## Goal
Please extract all of the lines below and reproduce them word for word, in the same order.

## Records supplied
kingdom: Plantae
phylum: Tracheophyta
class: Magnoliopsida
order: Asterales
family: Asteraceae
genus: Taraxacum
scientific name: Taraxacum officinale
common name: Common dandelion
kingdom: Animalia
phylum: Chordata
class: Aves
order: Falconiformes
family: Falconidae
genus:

## Result of the exercise
kingdom: Plantae
phylum: Tracheophyta
class: Magnoliopsida
order: Asterales
family: Asteraceae
genus: Taraxacum
scientific name: Taraxacum officinale
common name: Common dandelion
kingdom: Animalia
phylum: Chordata
class: Aves
order: Falconiformes
family: Falconidae
genus:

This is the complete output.